エクストリームEレギュラーが大集結。ミカエラ、クリスティーナに続きケイティ・マニングスもRX2e参戦へ

 そんな今季初戦ファイナルは、強豪ハンセン・モータースポーツが運営するジュニアチーム、#YellowSquadから参戦のアイザック・シェクヴィストが制し、これがシリーズデビューのコチュリンスキーはいきなりの3位表彰台を獲得。マニングスも初日にヒート初勝利を決めている。

 起伏に富み、要求の厳しいランケバーネンのトラックは、17日の土曜から最高峰RX1eを筆頭に内燃機関のEuroRX1、電動RX2e、そして前輪駆動のEuroRX3と各選手権が走行を繰り返し、とくにグラベル路面はセッションごとに状況が変化する難しいコンディションとなった。

 それでも速さを披露したのは、やはり昨季の電動化初年度でも“絶対王政”を継続したファイブ・タイムス・チャンピオンで、スーパーポールこそ2018年以来のフル参戦となるセバスチャン・ローブ(ランチア・デルタEvo-e RX)が序盤に最速タイムを叩き出したものの、最終的に僚友グスタフ・ベリストローム(フォルクスワーゲンRX1e)を従えたクリストファーソンが逆転。
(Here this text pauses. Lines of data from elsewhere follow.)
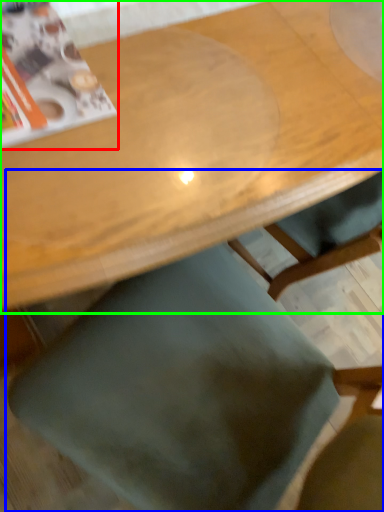
Question: Which is nearer to the magazine (highlighted by a red box)? chair (highlighted by a blue box) or table (highlighted by a green box).

Choices:
 (A) chair
 (B) table

Answer: (B)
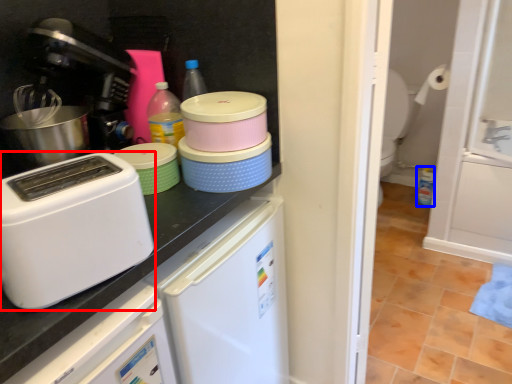
Question: Which of the following is the closest to the observer, home appliance (highlighted by a red box) or bottle (highlighted by a blue box)?

Choices:
 (A) home appliance
 (B) bottle

Answer: (A)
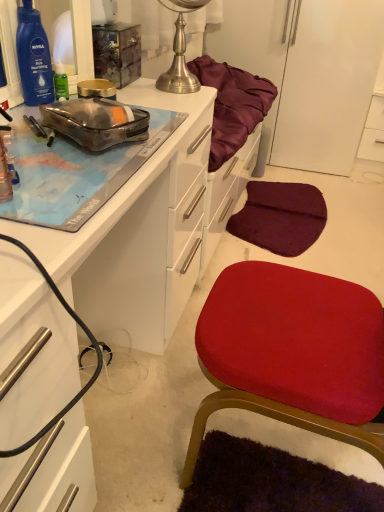
Question: Should I look upward or downward to see transparent plastic pouch at upper left?

Choices:
 (A) up
 (B) down

Answer: (A)

Question: Does velvet red cushion at center have a smaller size compared to brushed metal globe at upper center?

Choices:
 (A) no
 (B) yes

Answer: (A)

Question: Is velvet red cushion at center located outside brushed metal globe at upper center?

Choices:
 (A) no
 (B) yes

Answer: (B)

Question: Can you confirm if velvet red cushion at center is taller than brushed metal globe at upper center?

Choices:
 (A) no
 (B) yes

Answer: (B)

Question: Does velvet red cushion at center have a lesser height compared to brushed metal globe at upper center?

Choices:
 (A) yes
 (B) no

Answer: (B)

Question: From the image's perspective, would you say velvet red cushion at center is shown under brushed metal globe at upper center?

Choices:
 (A) no
 (B) yes

Answer: (B)

Question: From a real-world perspective, is velvet red cushion at center on top of brushed metal globe at upper center?

Choices:
 (A) yes
 (B) no

Answer: (B)

Question: Does brushed metal globe at upper center have a larger size compared to transparent plastic pouch at upper left?

Choices:
 (A) yes
 (B) no

Answer: (A)

Question: Can transparent plastic pouch at upper left be found inside brushed metal globe at upper center?

Choices:
 (A) no
 (B) yes

Answer: (A)

Question: From a real-world perspective, is brushed metal globe at upper center located beneath transparent plastic pouch at upper left?

Choices:
 (A) yes
 (B) no

Answer: (B)

Question: Considering the relative sizes of brushed metal globe at upper center and transparent plastic pouch at upper left in the image provided, is brushed metal globe at upper center taller than transparent plastic pouch at upper left?

Choices:
 (A) no
 (B) yes

Answer: (B)

Question: Is the depth of brushed metal globe at upper center less than that of transparent plastic pouch at upper left?

Choices:
 (A) yes
 (B) no

Answer: (B)

Question: Is brushed metal globe at upper center at the right side of transparent plastic pouch at upper left?

Choices:
 (A) no
 (B) yes

Answer: (B)

Question: Would you say white glossy cabinet at upper right, which is counted as the 2th cabinetry, starting from the bottom, is outside matte white desk at upper left, the first cabinetry from the left?

Choices:
 (A) no
 (B) yes

Answer: (B)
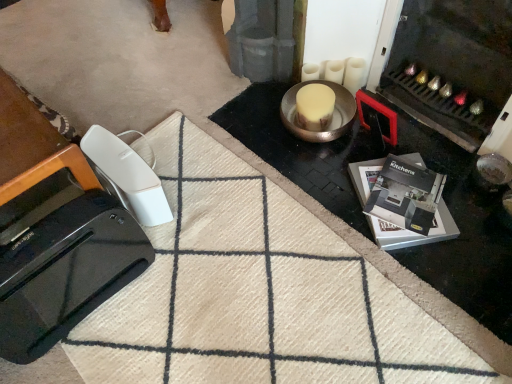
Question: Considering the relative sizes of beige woolen doormat at lower left and white plastic remote at lower left, marked as the second home appliance in a front-to-back arrangement, in the image provided, is beige woolen doormat at lower left smaller than white plastic remote at lower left, marked as the second home appliance in a front-to-back arrangement,?

Choices:
 (A) no
 (B) yes

Answer: (A)

Question: From a real-world perspective, is beige woolen doormat at lower left physically above white plastic remote at lower left, marked as the second home appliance in a front-to-back arrangement?

Choices:
 (A) no
 (B) yes

Answer: (A)

Question: From the image's perspective, is beige woolen doormat at lower left on top of white plastic remote at lower left, marked as the second home appliance in a front-to-back arrangement?

Choices:
 (A) yes
 (B) no

Answer: (B)

Question: From the image's perspective, is beige woolen doormat at lower left under white plastic remote at lower left, marked as the second home appliance in a front-to-back arrangement?

Choices:
 (A) yes
 (B) no

Answer: (A)

Question: Are beige woolen doormat at lower left and white plastic remote at lower left, the 1th home appliance from the back, far apart?

Choices:
 (A) yes
 (B) no

Answer: (B)

Question: Would you say beige woolen doormat at lower left is to the left or to the right of white plastic remote at lower left, the 1th home appliance from the back, in the picture?

Choices:
 (A) right
 (B) left

Answer: (A)

Question: Looking at the image, does beige woolen doormat at lower left seem bigger or smaller compared to white plastic remote at lower left, marked as the second home appliance in a front-to-back arrangement?

Choices:
 (A) small
 (B) big

Answer: (B)

Question: Relative to white plastic remote at lower left, the 1th home appliance from the back, is beige woolen doormat at lower left in front or behind?

Choices:
 (A) behind
 (B) front

Answer: (B)

Question: From the image's perspective, is beige woolen doormat at lower left located above or below white plastic remote at lower left, marked as the second home appliance in a front-to-back arrangement?

Choices:
 (A) above
 (B) below

Answer: (B)

Question: In the image, is black glossy toaster at lower left, the 1th home appliance from the front, positioned in front of or behind beige woolen doormat at lower left?

Choices:
 (A) behind
 (B) front

Answer: (A)

Question: Considering the positions of black glossy toaster at lower left, acting as the 2th home appliance starting from the back, and beige woolen doormat at lower left in the image, is black glossy toaster at lower left, acting as the 2th home appliance starting from the back, wider or thinner than beige woolen doormat at lower left?

Choices:
 (A) thin
 (B) wide

Answer: (A)

Question: From the image's perspective, is black glossy toaster at lower left, acting as the 2th home appliance starting from the back, located above or below beige woolen doormat at lower left?

Choices:
 (A) above
 (B) below

Answer: (A)

Question: From a real-world perspective, relative to beige woolen doormat at lower left, is black glossy toaster at lower left, the 1th home appliance from the front, vertically above or below?

Choices:
 (A) above
 (B) below

Answer: (A)

Question: Is black glossy toaster at lower left, the 1th home appliance from the front, wider or thinner than black glossy kitchens brochure at lower right?

Choices:
 (A) wide
 (B) thin

Answer: (B)

Question: Is black glossy toaster at lower left, acting as the 2th home appliance starting from the back, bigger or smaller than black glossy kitchens brochure at lower right?

Choices:
 (A) big
 (B) small

Answer: (A)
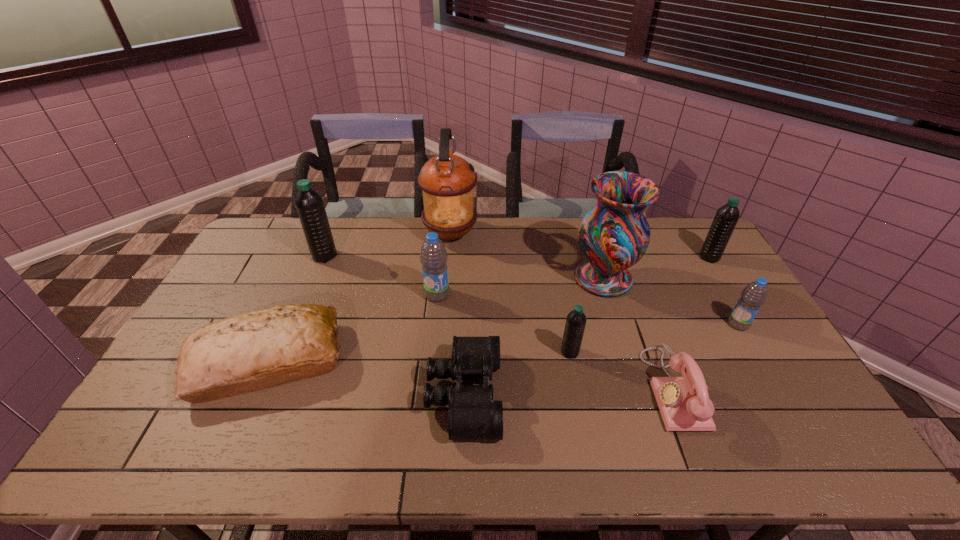
The image size is (960, 540). What are the coordinates of `empty location between the right blue water bottle and the telephone` in the screenshot? It's located at (706, 356).

Find the location of `vacant area that lies between the bread and the oil lamp`. vacant area that lies between the bread and the oil lamp is located at coordinates (359, 298).

Where is `free space between the nearest water bottle and the second smallest black water bottle`? The image size is (960, 540). free space between the nearest water bottle and the second smallest black water bottle is located at coordinates (639, 305).

What are the coordinates of `vacant area that lies between the third farthest water bottle and the black binoculars` in the screenshot? It's located at (450, 345).

Locate which object is the seventh closest to the smaller blue water bottle. Please provide its 2D coordinates. Your answer should be formatted as a tuple, i.e. [(x, y)], where the tuple contains the x and y coordinates of a point satisfying the conditions above.

[(433, 257)]

Locate an element on the screen. The width and height of the screenshot is (960, 540). object that is the sixth closest one to the binoculars is located at coordinates (447, 181).

Select which water bottle appears as the third closest to the bread. Please provide its 2D coordinates. Your answer should be formatted as a tuple, i.e. [(x, y)], where the tuple contains the x and y coordinates of a point satisfying the conditions above.

[(575, 324)]

Identify the location of the third closest water bottle to the black binoculars. (309, 204).

I want to click on black water bottle that is the closest to the right blue water bottle, so click(x=727, y=216).

Identify which black water bottle is the second nearest to the biggest black water bottle. Please provide its 2D coordinates. Your answer should be formatted as a tuple, i.e. [(x, y)], where the tuple contains the x and y coordinates of a point satisfying the conditions above.

[(727, 216)]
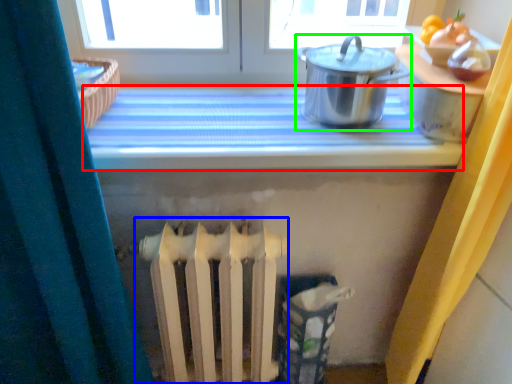
Question: Based on their relative distances, which object is farther from counter top (highlighted by a red box)? Choose from radiator (highlighted by a blue box) and kitchen appliance (highlighted by a green box).

Choices:
 (A) radiator
 (B) kitchen appliance

Answer: (A)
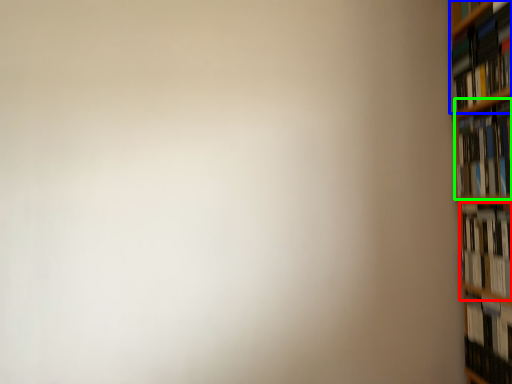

そのまま初日の2ヒートも制してみせた。

「コンディションは非常にトリッキーでミスをしやすかった。一歩間違えると大幅なタイムロスになるし、全力で攻めるのは簡単じゃなかったよ」と、初日を終え慎重な言葉を発したチャンピオン。

「それでも良いスーパーポールを獲得できたし、スタートは2回とも良かったし、クルマの感触も良かったから何の不満もないよ。トラックがつねに変化しているから非常に正確でなければならないし、緩い轍に片輪を入れると、わずかひとつのコーナーでコンマ7秒を失う危険性さえある。つねに気を引き締めて細部に目を向け、明日も改善を続けられるかどうかを確認しなければならないんだ」

 同じく、パドックでは「彼女たちが(クルマや競技に)慣れるまで、どれくらい時間が掛かるか」に注目が集まっていたFIA RX2eでは、ヒート1でチームメイトをしのぐ3番手タイムを記録し、その後も接触バトルに巻き込まれながらトップ5を維持し続けたコチュリンスキーが、昨季上位ランカーに次ぐ4番手で初日を終えることに。

 一方、ヒート1でハーフスピンを喫するなど難しい走り出しとなったマニングスは、ヒート3でポールポジションから理想的なスタートを切ると、地元出身ドライバーを抑え切って初勝利をマーク。早くも競技フォーマットに対応しつつ、ワンメイク車両の『ZEROID X1』を手なづけ、初日を5番手で終えた。

■プジョーが宙を舞うアクシデントが発生

「信じられない展開ね! 正直に言うと、アスファルトで競争するのは私にとってかなり新しいことで、人生でカートに乗ったのはおそらく3回だけなんだから」と笑顔を見せた25歳のマニングス。

「その点でここに来るのは本当に挑戦だったし、朝は完全に快適ではなかった。ヒートレースでは確かにプレッシャーを感じたし、リヤバンパーのすぐそこに他の選手たちがいるのを感じた。彼らに勝てたことは間違いなく私に少し自信を与えてくれた。とてもうれしい初日になったわ」

 同じくデビュー戦のエクストリームE王者グティエレスは6番手となり、昨季もRX2e参戦を重ね、この4人のメンバー中では最多の経験を誇るサンズは2度のDNFで最下位に沈むなど、4者4様の対照的な開幕初日となった。

 明けた日曜の最上位クラスRX1eは、この週末に27歳の誕生日を迎えたチャンピオンの僚友オーレ・クリスチャン・ベイビー(フォルクスワーゲンRX1e)が、セミファイナルでティミー・ハンセン(プジョー208 RX1e)と絡み、プジョーが宙を舞うアクシデントを誘発。これで2019年王者はファイナル進出を逃し、KMSの地元出身者と一触即発、今後に遺恨を残す怒りの敗退劇となってしまう。

 しかしそのファイナルでは、今季もCEディーラーチーム・バイ・ボルボ・コンストラクション・イクイップメントのエースとして戦うニクラス・グロンホルム(PWR RX1e)らを退け、クリストファーソンが約2秒差をつけての完勝。節目となるWorldRX100戦のメモリアルイベントで、自身キャリア通算37勝目を飾った。

「僕らは(開幕のポルトガル)モンタリグレに行っても速かったが、今ここに来て、まったく異なるタイプのトラックでもまた速さを取り戻せた。幸せな日々だよ」と喜びを語ったクリストファーソン。

 そして最後の表彰台スポットとなる3位には、シリーズフル参戦復帰後わずか2戦目、電動化時代に移行した最高峰クラスでも2戦目となるティモ・シャイダー(セアト・イビーザRX1e)が、元DTMドイツ・ツーリングカー選手権“2冠”の意地を見せ、所属するALL-INKL.COM・ミュニッヒ・モータースポーツにほぼ3年ぶりとなるポディウムを贈る素晴らしいパフォーマンスを披露。苦心の開幕戦から一転、顕著な好転を示した。

 続く2023年のWorldRX第3戦はシリーズを代表する“聖地”ことスウェーデンのホーリエスで、7月1~2日に恒例の『マジック・ウイークエンド』が争われる。